**What the task requires**
Consider the listing below. Extract exactly the lines from the line containing "hfov_deg: 8.1" to the line containing "exposure_s: 1/250", both included.

**Given entries**
------------------------------------------------
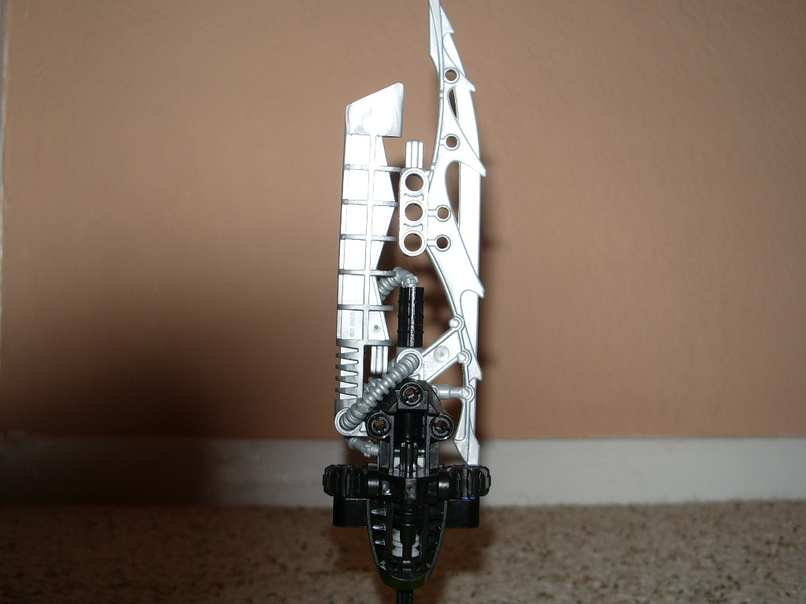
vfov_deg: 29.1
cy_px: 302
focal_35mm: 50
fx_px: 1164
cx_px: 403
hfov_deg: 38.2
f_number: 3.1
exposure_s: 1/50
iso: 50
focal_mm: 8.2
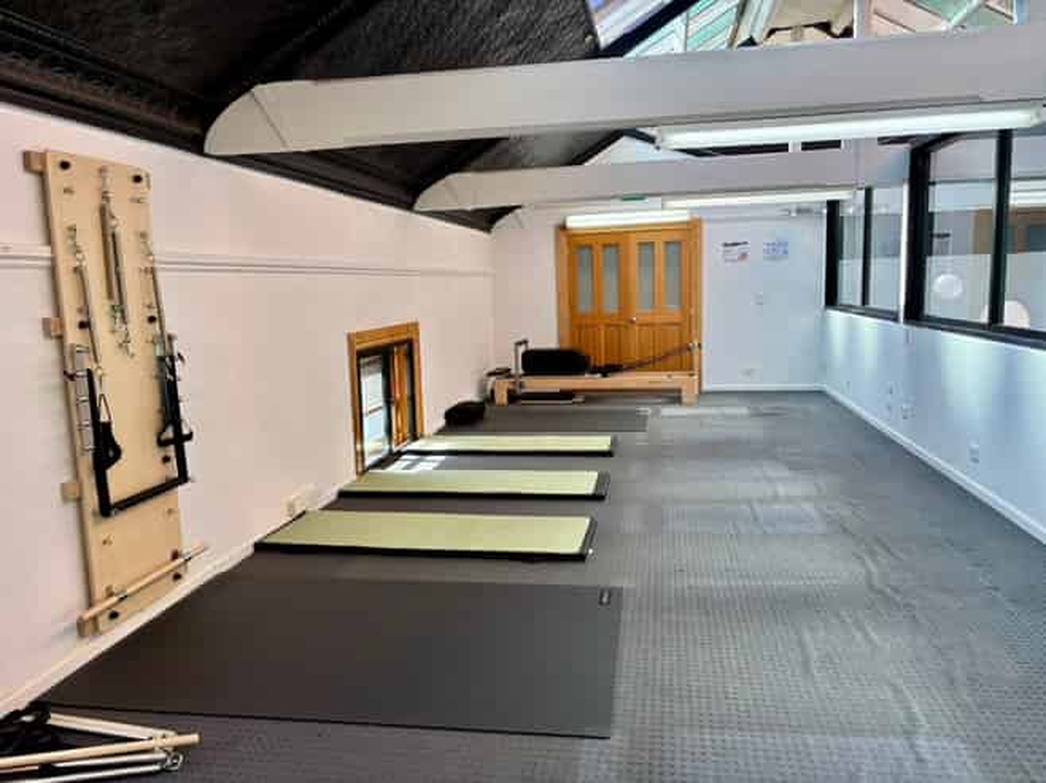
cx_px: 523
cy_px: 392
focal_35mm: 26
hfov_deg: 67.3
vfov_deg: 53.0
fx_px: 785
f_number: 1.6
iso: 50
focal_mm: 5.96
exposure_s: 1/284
------------------------------------------------
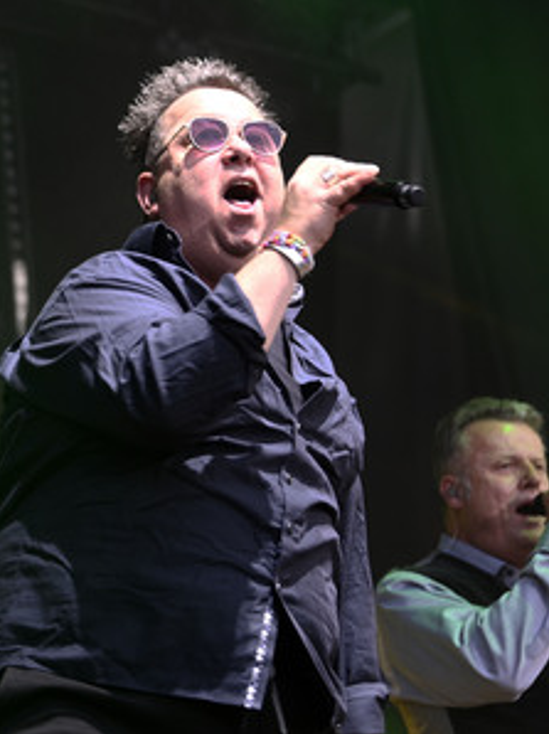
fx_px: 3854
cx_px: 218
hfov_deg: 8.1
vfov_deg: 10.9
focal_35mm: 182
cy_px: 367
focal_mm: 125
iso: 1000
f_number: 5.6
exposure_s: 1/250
------------------------------------------------
**Output below**
hfov_deg: 8.1
vfov_deg: 10.9
focal_35mm: 182
cy_px: 367
focal_mm: 125
iso: 1000
f_number: 5.6
exposure_s: 1/250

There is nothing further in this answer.